Lung transplantation and concomitant cardiac surgical procedures: A systematic review and meta‐analysis

医学 相伴的 肺移植 心脏外科 移植 外科 并发症 危险系数 置信区间 内科学
作者
Eric Meng,Stephanie Jiang,Therese Servito,Darrin Payne,Mohammad M. El-Diasty
出处
期刊:Journal of Cardiac Surgery [Wiley]
卷期号:37 (10): 3342-3352
标识
DOI:10.1111/jocs.16740
摘要

Background Lung transplantation is an effective treatment option for end-stage lung diseases. In some cases, these patients may also have underlying cardiac disease which may require surgical intervention before or during transplantation. Concomitant cardiac surgery may often be preferred, as reduced lung function precludes these patients from pre-transplant surgery. Our meta-analysis sought to examine the impact of lung transplantation paired with concomitant cardiac surgery on long-term mortality. Methods We conducted a systematic review of the MEDLINE, Embase, and Cochrane databases.
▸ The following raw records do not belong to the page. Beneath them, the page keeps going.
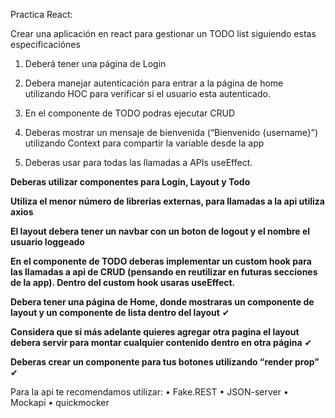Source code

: Practica React:

Crear una aplicación en react para gestionar un TODO list siguiendo estas
especificaciónes

1. Deberá tener una página de Login

2. Debera manejar autenticación para entrar a la página de home utilizando HOC para verificar si el usuario esta autenticado.

3. En el componente de TODO podras ejecutar CRUD

4. Deberas mostrar un mensaje de bienvenida (“Bienvenido {username}”) utilizando Context para compartir la variable desde la app

5. Deberas usar para todas las llamadas a APIs useEffect.

**Deberas utilizar componentes para Login, Layout y Todo**

**Utiliza el menor número de librerias externas, para llamadas a la api utiliza axios**

**El layout debera tener un navbar con un boton de logout y el nombre el usuario loggeado**

**En el componente de TODO deberas implementar un custom hook para las llamadas a api de CRUD (pensando en reutilizar en futuras secciones de la app). Dentro del custom hook usaras useEffect.**

**Debera tener una página de Home, donde mostraras un componente de layout y un componente de lista dentro del layout** ✔

**Considera que si más adelante quieres agregar otra pagina el layout debera servir para montar cualquier contenido dentro en otra página** ✔

**Deberas crear un componente para tus botones utilizando “render prop”** ✔

Para la api te recomendamos utilizar:
• Fake.REST
• JSON-server
• Mockapi
• quickmocker
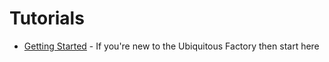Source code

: # Tutorials

* [Getting Started](getting-started.md) - If you're new to the Ubiquitous Factory then start here

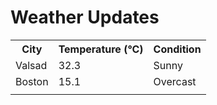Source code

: # Weather Updates

<!-- WEATHER-UPDATE-START -->
<table><tr><th>City</th><th>Temperature (°C)</th><th>Condition</th></tr><tr><td>Valsad</td><td>32.3</td><td>Sunny</td></tr><tr><td>Boston</td><td>15.1</td><td>Overcast</td></tr><tr><td></td><td></td><td></td></tr></table>
<!-- WEATHER-UPDATE-END -->
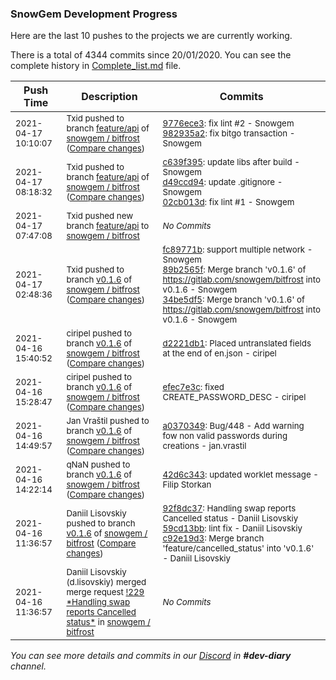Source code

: 
### SnowGem Development Progress

Here are the last 10 pushes to the projects we are currently working.

There is a total of 4344 commits since 20/01/2020. You can see the complete history in
 [Complete_list.md](Complete_list.md) file.

| Push Time | Description | Commits |
| --- | --- | --- |
| <sub>2021-04-17 10:10:07</sub> | <sub>Txid pushed to branch [feature/api](https://gitlab.com/snowgem/bitfrost/commits/feature/api) of [snowgem / bitfrost](https://gitlab.com/snowgem/bitfrost) ([Compare changes](https://gitlab.com/snowgem/bitfrost/compare/02cb013ddf85415771cf9ac66ad555c8aba38f38...982935a253a845dd3c65547b2560cefd6dddbb5c))</sub> | <sub>[9776ece3](https://gitlab.com/snowgem/bitfrost/-/commit/9776ece37e8b15e40b49e46c733d7aceabb2a791): fix lint #2 - Snowgem<br>[982935a2](https://gitlab.com/snowgem/bitfrost/-/commit/982935a253a845dd3c65547b2560cefd6dddbb5c): fix bitgo transaction - Snowgem</sub> |
| <sub>2021-04-17 08:18:32</sub> | <sub>Txid pushed to branch [feature/api](https://gitlab.com/snowgem/bitfrost/commits/feature/api) of [snowgem / bitfrost](https://gitlab.com/snowgem/bitfrost) ([Compare changes](https://gitlab.com/snowgem/bitfrost/compare/b7f07f11eb8cc3cdbe196df8388246ca5822554a...02cb013ddf85415771cf9ac66ad555c8aba38f38))</sub> | <sub>[c639f395](https://gitlab.com/snowgem/bitfrost/-/commit/c639f395226ae9614f0d5d6b19313f365c390568): update libs after build - Snowgem<br>[d49ccd94](https://gitlab.com/snowgem/bitfrost/-/commit/d49ccd94f113360eb6552ffc1104c7714fc3bbaf): update .gitignore - Snowgem<br>[02cb013d](https://gitlab.com/snowgem/bitfrost/-/commit/02cb013ddf85415771cf9ac66ad555c8aba38f38): fix lint #1 - Snowgem</sub> |
| <sub>2021-04-17 07:47:08</sub> | <sub>Txid pushed new branch [feature/api](https://gitlab.com/snowgem/bitfrost/commits/feature/api) to [snowgem / bitfrost](https://gitlab.com/snowgem/bitfrost)</sub> | <sub>_No Commits_</sub> |
| <sub>2021-04-17 02:48:36</sub> | <sub>Txid pushed to branch [v0\.1\.6](https://gitlab.com/snowgem/bitfrost/commits/v0.1.6) of [snowgem / bitfrost](https://gitlab.com/snowgem/bitfrost) ([Compare changes](https://gitlab.com/snowgem/bitfrost/compare/d2221db1f6723ba50d56e08df95af3911468d217...34be5df5f092dfeb53e3668a679400d3abbabacf))</sub> | <sub>[fc89771b](https://gitlab.com/snowgem/bitfrost/-/commit/fc89771bc68bc4d847ae18fa9fb7eb0d568250da): support multiple network - Snowgem<br>[89b2565f](https://gitlab.com/snowgem/bitfrost/-/commit/89b2565f7b2022dbfeb8899e24f4fef139882fc4): Merge branch 'v0.1.6' of https://gitlab.com/snowgem/bitfrost into v0.1.6 - Snowgem<br>[34be5df5](https://gitlab.com/snowgem/bitfrost/-/commit/34be5df5f092dfeb53e3668a679400d3abbabacf): Merge branch 'v0.1.6' of https://gitlab.com/snowgem/bitfrost into v0.1.6 - Snowgem</sub> |
| <sub>2021-04-16 15:40:52</sub> | <sub>ciripel pushed to branch [v0\.1\.6](https://gitlab.com/snowgem/bitfrost/commits/v0.1.6) of [snowgem / bitfrost](https://gitlab.com/snowgem/bitfrost) ([Compare changes](https://gitlab.com/snowgem/bitfrost/compare/efec7e3c73fec819da489ac1b15b6a2af3e362c8...d2221db1f6723ba50d56e08df95af3911468d217))</sub> | <sub>[d2221db1](https://gitlab.com/snowgem/bitfrost/-/commit/d2221db1f6723ba50d56e08df95af3911468d217): Placed untranslated fields at the end of en.json - ciripel</sub> |
| <sub>2021-04-16 15:28:47</sub> | <sub>ciripel pushed to branch [v0\.1\.6](https://gitlab.com/snowgem/bitfrost/commits/v0.1.6) of [snowgem / bitfrost](https://gitlab.com/snowgem/bitfrost) ([Compare changes](https://gitlab.com/snowgem/bitfrost/compare/a0370349aa24b5bf92be5eb357bd807c3ef8c80f...efec7e3c73fec819da489ac1b15b6a2af3e362c8))</sub> | <sub>[efec7e3c](https://gitlab.com/snowgem/bitfrost/-/commit/efec7e3c73fec819da489ac1b15b6a2af3e362c8): fixed CREATE_PASSWORD_DESC - ciripel</sub> |
| <sub>2021-04-16 14:49:57</sub> | <sub>Jan Vraštil pushed to branch [v0\.1\.6](https://gitlab.com/snowgem/bitfrost/commits/v0.1.6) of [snowgem / bitfrost](https://gitlab.com/snowgem/bitfrost) ([Compare changes](https://gitlab.com/snowgem/bitfrost/compare/42d6c3438262816a68fbeacb2b910805d7b79973...a0370349aa24b5bf92be5eb357bd807c3ef8c80f))</sub> | <sub>[a0370349](https://gitlab.com/snowgem/bitfrost/-/commit/a0370349aa24b5bf92be5eb357bd807c3ef8c80f): Bug/448 - Add warning fow non valid passwords during creations - jan.vrastil</sub> |
| <sub>2021-04-16 14:22:14</sub> | <sub>qNaN pushed to branch [v0\.1\.6](https://gitlab.com/snowgem/bitfrost/commits/v0.1.6) of [snowgem / bitfrost](https://gitlab.com/snowgem/bitfrost) ([Compare changes](https://gitlab.com/snowgem/bitfrost/compare/c92e19d343222e286f204f7f6f91a2b9c6163858...42d6c3438262816a68fbeacb2b910805d7b79973))</sub> | <sub>[42d6c343](https://gitlab.com/snowgem/bitfrost/-/commit/42d6c3438262816a68fbeacb2b910805d7b79973): updated worklet message - Filip Storkan</sub> |
| <sub>2021-04-16 11:36:57</sub> | <sub>Daniil Lisovskiy pushed to branch [v0\.1\.6](https://gitlab.com/snowgem/bitfrost/commits/v0.1.6) of [snowgem / bitfrost](https://gitlab.com/snowgem/bitfrost) ([Compare changes](https://gitlab.com/snowgem/bitfrost/compare/53c0544c6eec8d135512d725b3f5ba0b91793ef8...c92e19d343222e286f204f7f6f91a2b9c6163858))</sub> | <sub>[92f8dc37](https://gitlab.com/snowgem/bitfrost/-/commit/92f8dc3732b21b5686a8b3b6c05f61c7925d9bf8): Handling swap reports Cancelled status - Daniil Lisovskiy<br>[59cd13bb](https://gitlab.com/snowgem/bitfrost/-/commit/59cd13bbcd993cae6a26103908a8e81a1f17cf20): lint fix - Daniil Lisovskiy<br>[c92e19d3](https://gitlab.com/snowgem/bitfrost/-/commit/c92e19d343222e286f204f7f6f91a2b9c6163858): Merge branch 'feature/cancelled_status' into 'v0.1.6' - Daniil Lisovskiy</sub> |
| <sub>2021-04-16 11:36:57</sub> | <sub>Daniil Lisovskiy (d.lisovskiy) merged merge request [\!229 \*Handling swap reports Cancelled status\*](https://gitlab.com/snowgem/bitfrost/-/merge_requests/229) in [snowgem / bitfrost](https://gitlab.com/snowgem/bitfrost)</sub> | <sub>_No Commits_</sub> |

_You can see more details and commits in our [Discord](https://discord.gg/zumGnbg) in **#dev-diary** channel._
Our primary outcome was overall mortality. Secondary outcomes included length of stay (LOS) in hospital and serious postoperative complication rates. We used a meta-analytic model to determine the differences in the above outcomes between patients who underwent lung transplantation with or without concomitant cardiac surgery. Results Out of the 1876 articles screened, 7 met our pre-determined inclusion criteria. Lung transplantation with concomitant cardiac surgery was not associated with increased mortality compared to lung transplantation alone (hazard ratio = 1.02; 95% confidence interval [CI] = 0.80–1.31; I2 = 0%; p = .99). LOS in hospital was not significantly different between groups (standardized mean difference = 0.32; 95% CI = −0.91 to 1.55). Postoperative complication rates were also reported but not analyzed due to missing data. Conclusions There was no significant difference in mortality rates in patients undergoing lung transplantation with or without concomitant cardiac surgery at 1, 3, and 5 years. However, postoperative complication rates were higher in the concomitant group. The decision to perform concomitant procedures should be tailored to each patient's clinical condition.